2 - the global economic crisis buzz
By Bongani Khumalo We have heard the phrase ‘too big to fail’ applied many times over the last few years. This might have been the case for banks and financial service companies in the past few decades but then again the winds of change affect all things in its path, a lot can change in 65 years. Does the world need a new banking policeman? when Hitler was raging chaos across the globe in July 1944, ministers from all 44 allied nations met at the imposing mount Washington hotel in Bretton Woods, New Hampshire, to set out a set of new rules that would govern world finance once Hitler was defeated by signing the Bretton Woods Agreements, which led to the creation of the International Monetary Fund (IMF) and the World Bank. Back in the day (as in, not anymore) this was seen as a big vision, driven by grand historical figures such as Winston Churchill, Franklin D Roosevelt and the British celebrity economist John Maynard Keynes. Let’s be for real here I mean, I’m no economist, but this system was designed 64 years ago people with no plans of future amendments whatsoever like casting a paper boat into the unknown and hoping all’s well and dandy, I’m no fortune teller either but common sense should have warned that such a system was eventually bound to be proved ill equipped in 21st century banking systems, and go into a tail spin which now led to what’s been lingering on every business mans tongue and company execs happy no announce salary cuts. The world economic crisis. Where is all this money going? I mean as far as I know we haven’t made any contact with any extraterrestrial life forms, even if we did, I given our track record as a selfish species, I seriously doubt we’d be trusting them with any of our Cash. This is money you have worked for by the way money could hold in your hand the money you could spend at the store - instead you wake up one day, some bean counter on the news tells you that the electronic money we all agreed on initially has been invested by others, often without your knowledge, into ’stuff’ that has no intrinsic /real value. When this is discovered and both you and the banks have made a loss, what does the government do to help out? They pump more cash into the banks (who lost the cash in the first place) but none to you. Where I come from, we call that…being hustled or just plain out getting jerked.

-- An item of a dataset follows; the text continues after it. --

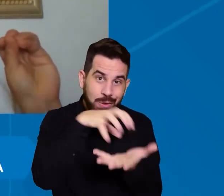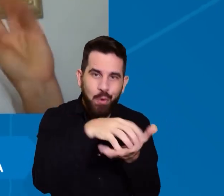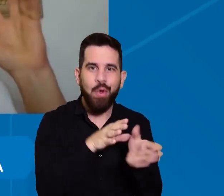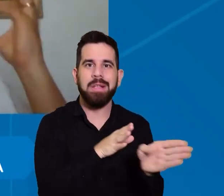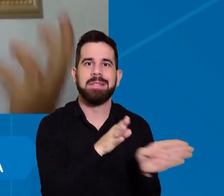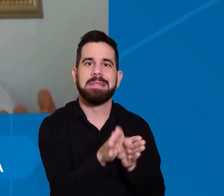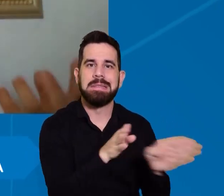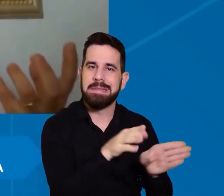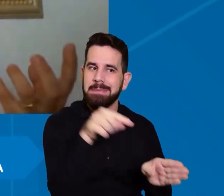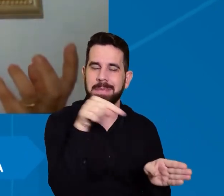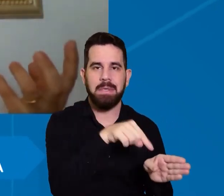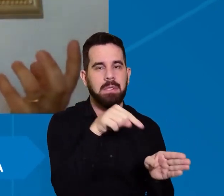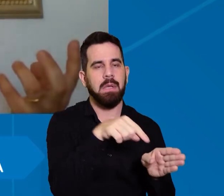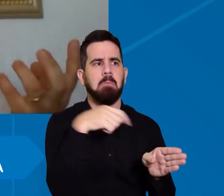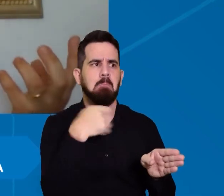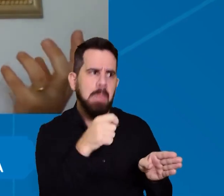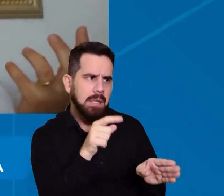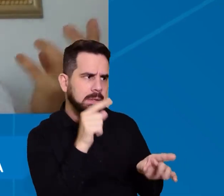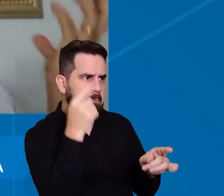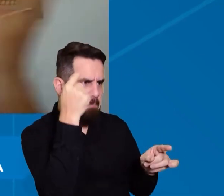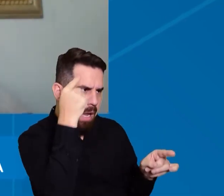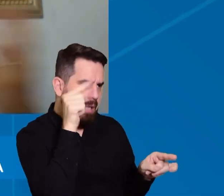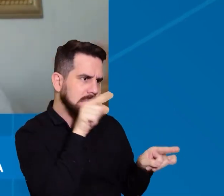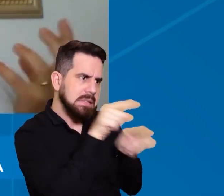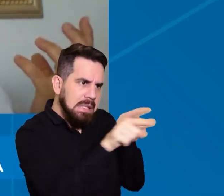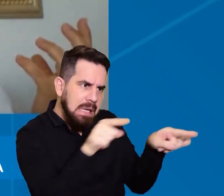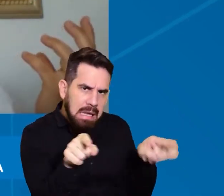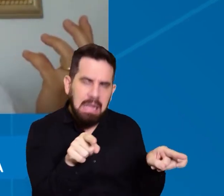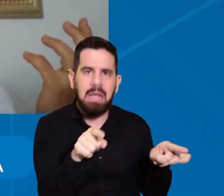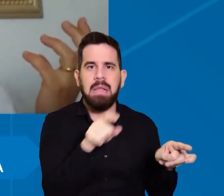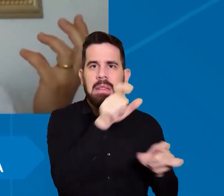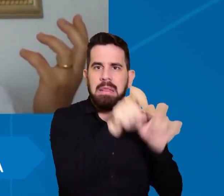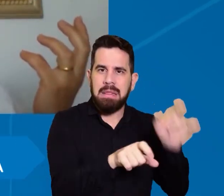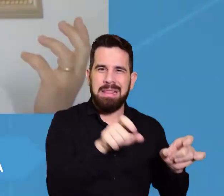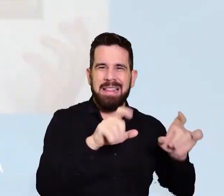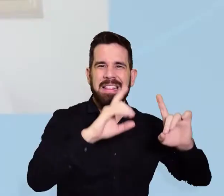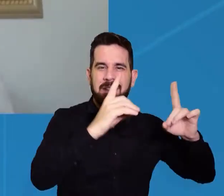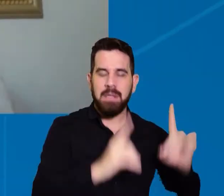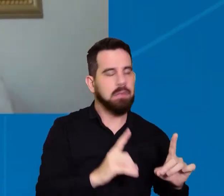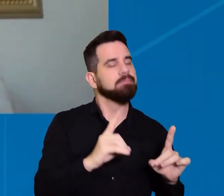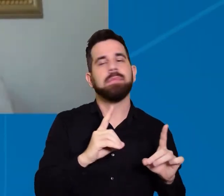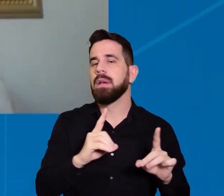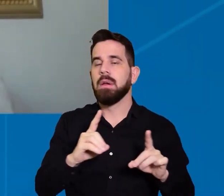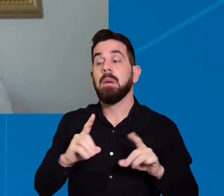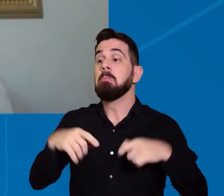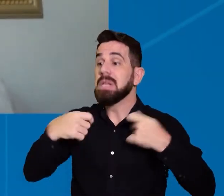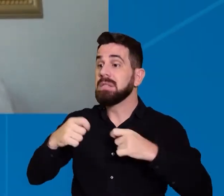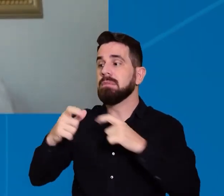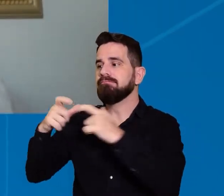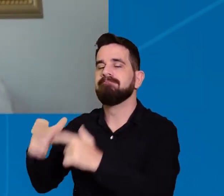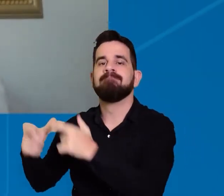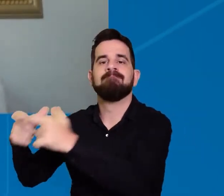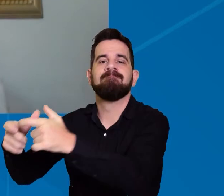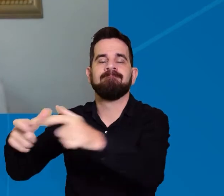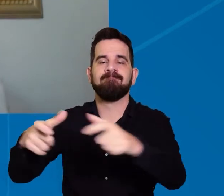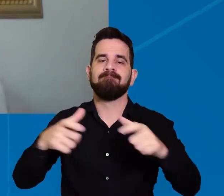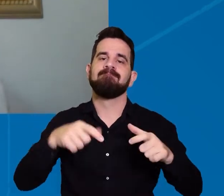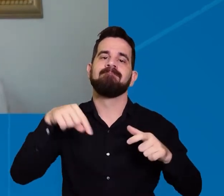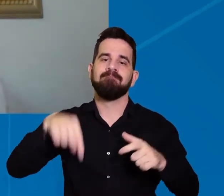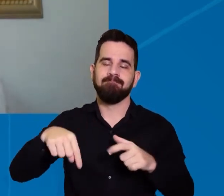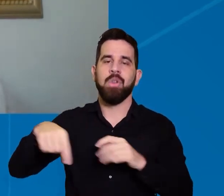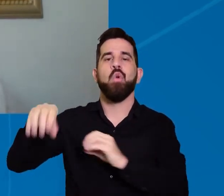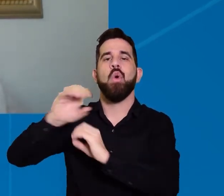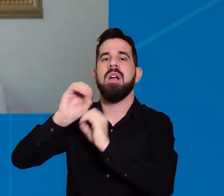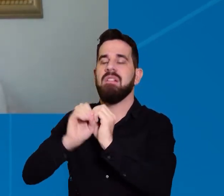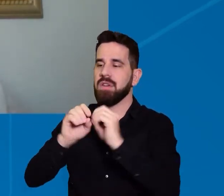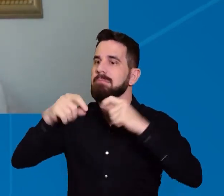que tem que prezar pela acessibilidade, mas sim em todos os ambientes da universidade. O Núcleo de Acessibilidade, ele é composto, então, por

To clearly illustrate what I mean let me explain markets a bit; the function of any market is to set value on ‘things’, generally linked to a number of factors such as supply and demand, its potential future value and its intrinsic value - with intrinsic value being the most significant to this argument, which is defined as the actual value of a security, as opposed to its market price or book value. The intrinsic value includes other variables such as brand name, trademarks, and copyrights that are often difficult to calculate and sometimes not accurately reflected in the market price. One way to look at it is that the market capitalization is the price (i.e. what investors are willing to pay for the company) and intrinsic value is the value (i.e. what the company is really worth). Different investors use different techniques to calculate intrinsic value.

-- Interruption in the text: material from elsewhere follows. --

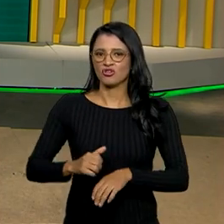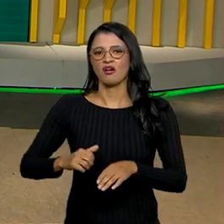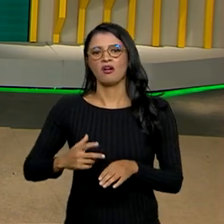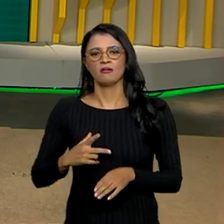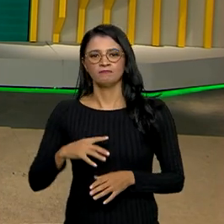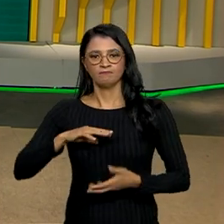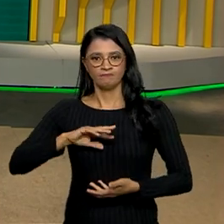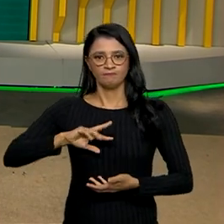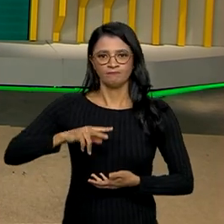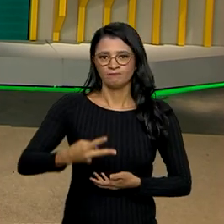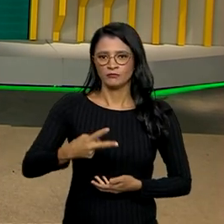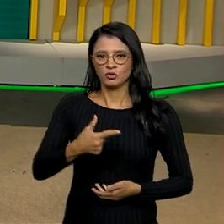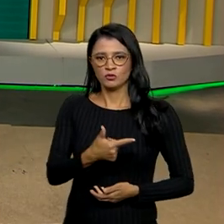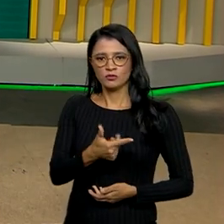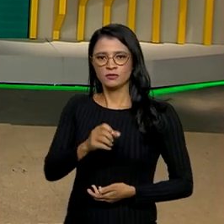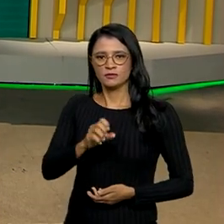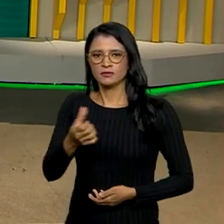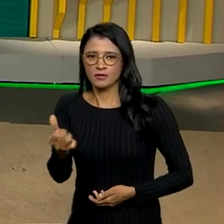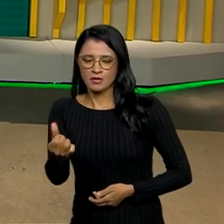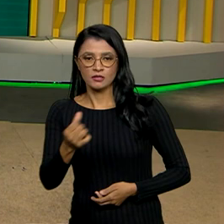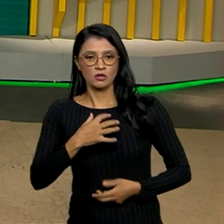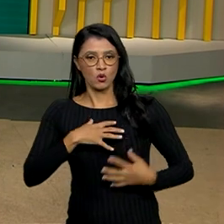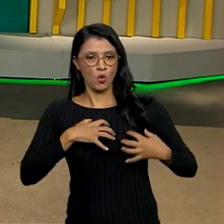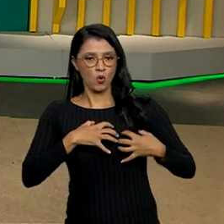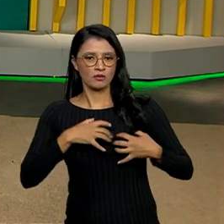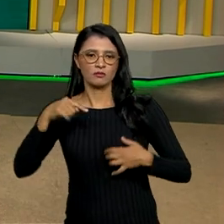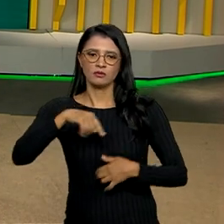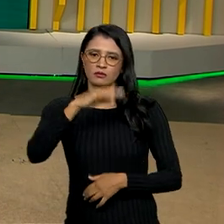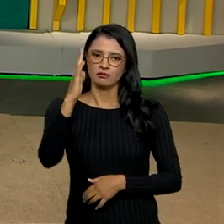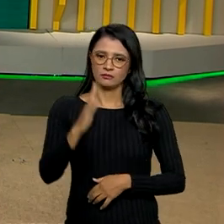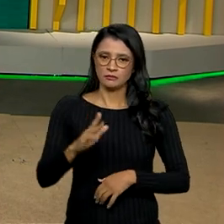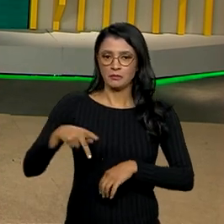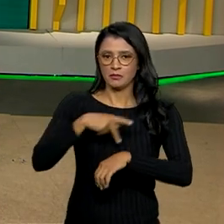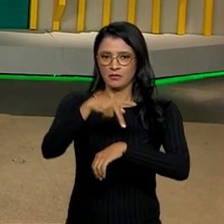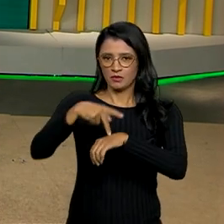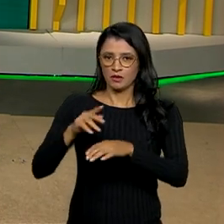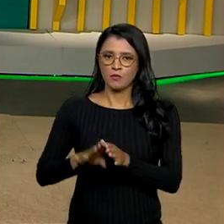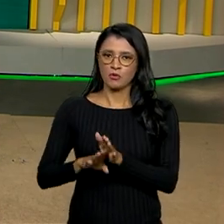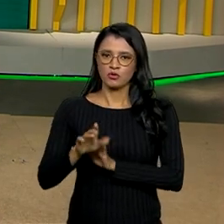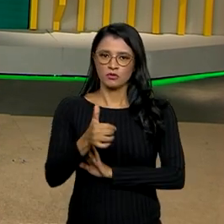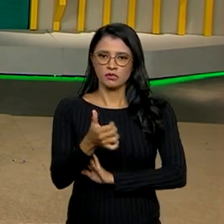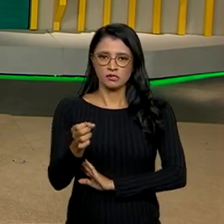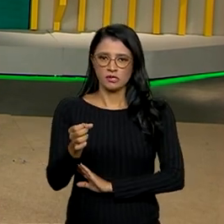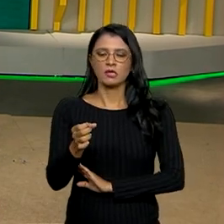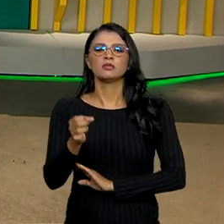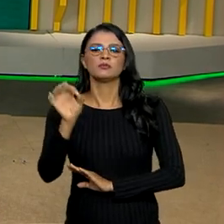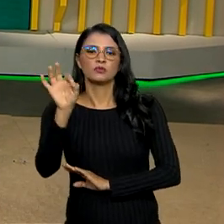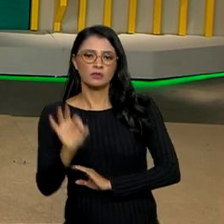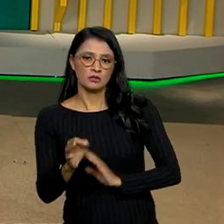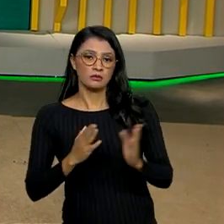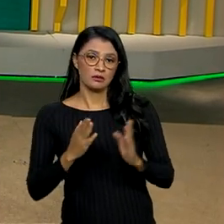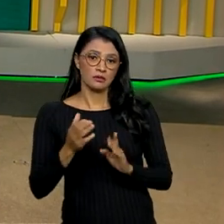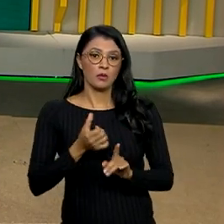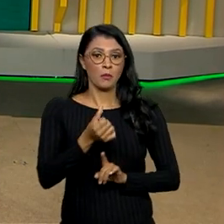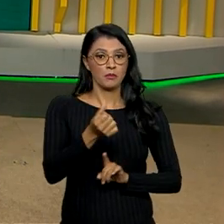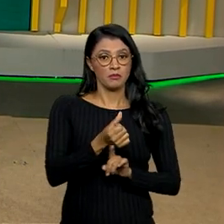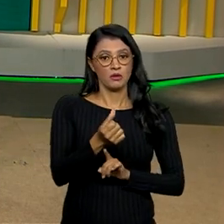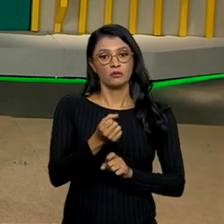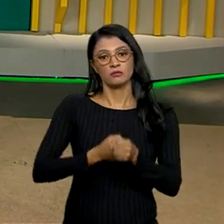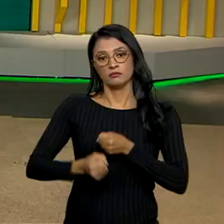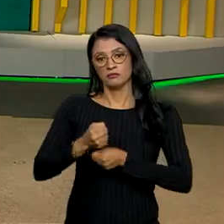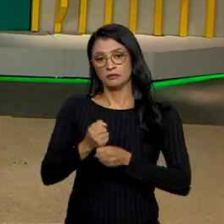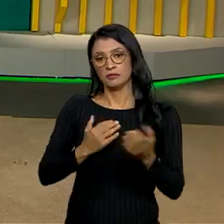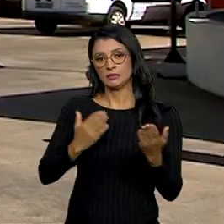206 transplantes de coração no país. Um aumento de 16% em relação ao primeiro semestre do ano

To illustrate how out of control the situation has become look at the ‘dot com’ chaos of recent times, with its rise anyone with an idea and a PC nerd to back him up was suddenly floating business that had paper values of billions with intrinsic values actually very low (or even negative) - Look at even successful ventures like Facebook - They have a digital paper value approaching R80 Billion but the company’s only means of real income is advertising (or similar issues such as selling your weird daily updates as data). Stop and think what you would get for R80 Billion in terms of a manufacturing business with real assets such as Intellectual Property Rights, plant, factory buildings, stock etc - what would you have to shake a stick at - much more than you would if you spent the same money on Facebook, chatting to yo momma that’s for sure. If times get

tough with your manufacturing site - you could sell ’stuff’, as in the tangible assets and liquidate your assets but the point is that you have ’stuff’ to sell. What happens to Facebook? The bubble bursts just like the nerdy dot com revolution and what was worth billions is now only worth a few servers and some rented office space. Who tells us these things are worth billions? Bankers. What makes them worth billions? The driven up share price bought by institutional investors spending our money from investment bonds, pensions and superannuation policies. This is real money that comes from your wages but where does it go when the bubble bursts into the pockets of other bankers - it doesn’t disappear like the inflated share price. A share that your 401K bandwidth bought for R10 one day and is worth 45 cents the next still cost you R10 today - Has this money gone up in smoke? Like the law of physics that states that energy can’t be created or destroyed, it only changes state - has this money been ‘created’ and then ‘destroyed’ when you worked an hour for that R10. This is just a damn shame the current running money policy was designed with such automation that neither the IMF, the World Bank nor any other institution has the power to police the global financial system in a way that might have prevented the excessive risk-taking which led to the sub-prime mortgage crisis and, in turn, the credit crunch. The opportunity is certainly there (to change it) but why do we have to wait until everything goes to hell? Anybody ever hear of foresight? Who dresses these bean-counters? Does the world need a new banking ?policeman? uhm.....Ja!!!! I mean it doesn’t take a surgeon to notice that these historical figures need to be pushed off their wheelchairs and a new money system needs to be put in place, another Bretton Woods Agreement? Hopefully not, I’d be happier with the plain ol' tried and tested butter system and a pogo stick to go with the caveman outfit.